Organs of Holy Roman Empire of the German Nation (1500-1806)

The name imperial government (Reichsregiment) denotes two organs, created in 1500 and 1521, in the Holy Roman Empire of the German Nation to enable a unified political leadership, with input from the Princes. Both were composed of the emperor or his deputy and 20 — later 22 — representatives of the Imperial States and in both cases, the imperial city of Nuremberg was the seat of government. The creation of a functional imperial government was the central plank of the Imperial Reform the princes attempted in the early 16th Century. Both attempts failed after a short time, due to the resistance of the Emperor and the divergent interests of princes.

== First imperial government ==
The first imperial government was an initiative of Elector Berthold of Henneberg in Mainz and the Diet of Worms (1495). In return for granting the Gemeiner Pfennig tax and assistance in the war against France, he demanded the Emperor Maximilian I establish a permanent government, with representation of the estates. The emperor would be honorary president of the committee that would deal with the Treasury, war and foreign policy.
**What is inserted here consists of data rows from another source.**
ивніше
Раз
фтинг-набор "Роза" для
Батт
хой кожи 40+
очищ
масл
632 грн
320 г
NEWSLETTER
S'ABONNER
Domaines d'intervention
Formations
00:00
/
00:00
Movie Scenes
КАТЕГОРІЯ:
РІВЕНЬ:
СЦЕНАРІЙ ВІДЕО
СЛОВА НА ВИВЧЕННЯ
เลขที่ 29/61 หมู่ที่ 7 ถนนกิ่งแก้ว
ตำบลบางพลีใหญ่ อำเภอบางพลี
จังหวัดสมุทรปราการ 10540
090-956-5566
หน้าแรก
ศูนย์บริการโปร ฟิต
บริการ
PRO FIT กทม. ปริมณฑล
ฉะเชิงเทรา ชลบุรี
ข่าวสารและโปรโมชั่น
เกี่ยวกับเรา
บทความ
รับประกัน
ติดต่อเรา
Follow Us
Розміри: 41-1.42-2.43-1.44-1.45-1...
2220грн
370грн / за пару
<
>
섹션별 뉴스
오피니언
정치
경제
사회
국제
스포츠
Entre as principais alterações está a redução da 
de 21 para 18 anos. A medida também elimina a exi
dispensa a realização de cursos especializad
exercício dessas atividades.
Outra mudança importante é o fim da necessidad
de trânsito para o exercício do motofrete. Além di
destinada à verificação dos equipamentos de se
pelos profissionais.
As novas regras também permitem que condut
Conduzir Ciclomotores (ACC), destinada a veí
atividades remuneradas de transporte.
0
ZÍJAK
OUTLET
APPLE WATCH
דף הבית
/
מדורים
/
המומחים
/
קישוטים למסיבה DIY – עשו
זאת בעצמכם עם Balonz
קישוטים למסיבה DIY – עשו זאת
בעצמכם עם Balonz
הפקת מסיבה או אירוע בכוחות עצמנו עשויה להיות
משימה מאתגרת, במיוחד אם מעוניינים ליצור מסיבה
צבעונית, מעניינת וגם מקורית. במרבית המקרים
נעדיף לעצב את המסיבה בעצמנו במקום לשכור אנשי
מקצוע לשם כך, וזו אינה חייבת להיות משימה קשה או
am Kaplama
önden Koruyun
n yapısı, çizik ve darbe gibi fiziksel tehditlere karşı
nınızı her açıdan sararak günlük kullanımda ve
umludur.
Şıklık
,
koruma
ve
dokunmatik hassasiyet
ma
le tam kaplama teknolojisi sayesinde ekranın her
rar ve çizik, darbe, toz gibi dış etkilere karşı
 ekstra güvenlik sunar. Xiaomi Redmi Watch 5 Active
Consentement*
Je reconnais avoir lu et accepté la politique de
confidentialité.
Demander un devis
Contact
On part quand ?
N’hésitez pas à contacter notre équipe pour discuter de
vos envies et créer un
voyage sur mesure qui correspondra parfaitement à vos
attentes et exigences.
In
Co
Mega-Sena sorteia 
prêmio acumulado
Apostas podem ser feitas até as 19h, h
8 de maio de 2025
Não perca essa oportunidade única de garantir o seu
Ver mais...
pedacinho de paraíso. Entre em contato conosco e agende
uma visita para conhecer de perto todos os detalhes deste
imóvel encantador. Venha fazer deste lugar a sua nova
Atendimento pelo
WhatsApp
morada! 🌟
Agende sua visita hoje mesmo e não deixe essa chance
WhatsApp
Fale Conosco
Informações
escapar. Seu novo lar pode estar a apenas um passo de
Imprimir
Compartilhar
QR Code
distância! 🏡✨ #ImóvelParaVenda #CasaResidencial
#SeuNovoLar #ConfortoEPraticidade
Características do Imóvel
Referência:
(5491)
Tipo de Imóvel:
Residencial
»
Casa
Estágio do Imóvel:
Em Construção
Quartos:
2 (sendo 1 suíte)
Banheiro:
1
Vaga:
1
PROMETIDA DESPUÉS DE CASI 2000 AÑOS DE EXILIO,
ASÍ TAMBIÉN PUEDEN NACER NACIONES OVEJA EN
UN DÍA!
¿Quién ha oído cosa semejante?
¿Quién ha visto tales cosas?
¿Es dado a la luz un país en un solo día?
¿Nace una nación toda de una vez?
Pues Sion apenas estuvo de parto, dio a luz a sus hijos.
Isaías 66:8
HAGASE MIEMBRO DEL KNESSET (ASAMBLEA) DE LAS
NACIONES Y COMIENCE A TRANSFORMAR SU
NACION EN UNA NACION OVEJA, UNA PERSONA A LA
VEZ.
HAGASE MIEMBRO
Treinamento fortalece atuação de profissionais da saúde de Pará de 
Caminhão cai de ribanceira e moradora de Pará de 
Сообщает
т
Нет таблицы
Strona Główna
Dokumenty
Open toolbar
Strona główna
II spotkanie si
Since this would have meant a massive curtailment of his power, Maximilian I rejected the proposal. However, under pressure due to his precarious financial situation, he agreed to other reforms which would pave the way to the imperial government. Only at the Diet of Augsburg in 1500, when the Princes allowed the Emperor to organize an imperial militia, did the formation of the imperial government come about. A panel of 20 representatives of the spiritual and temporal princes of the Empire was formed and they chose the Free Imperial City of Nuremberg as their seat. Maximilian, however, refused to cooperate with this institution from the beginning and dissolved it in 1502.

== Second imperial government ==
Maximilian's successor, Charles V was also confronted with the demand by the Princes to form a Council of Regency. As a condition of his election to Roman-German King, he had to allow the reconvening of the panel in his election treaty. Since Charles was also King of Spain and other territories inside and outside the Empire, he was to spend much of his time outside Germany. At such times, his brother Ferdinand was to fill in for him and chair the government and take care of the affairs of the Empire.

Consequently, at the Diet of Worms in 1521, where Martin Luther was to explain himself before the Emperor, the second Imperial Government was founded. Charles V endorsed it, but only granted it decision-making powers when he was absent from the Empire. Otherwise, it was to have a purely consultative role. Thus the effectiveness of the second imperial government was also frustrated by the lack of support from the emperor.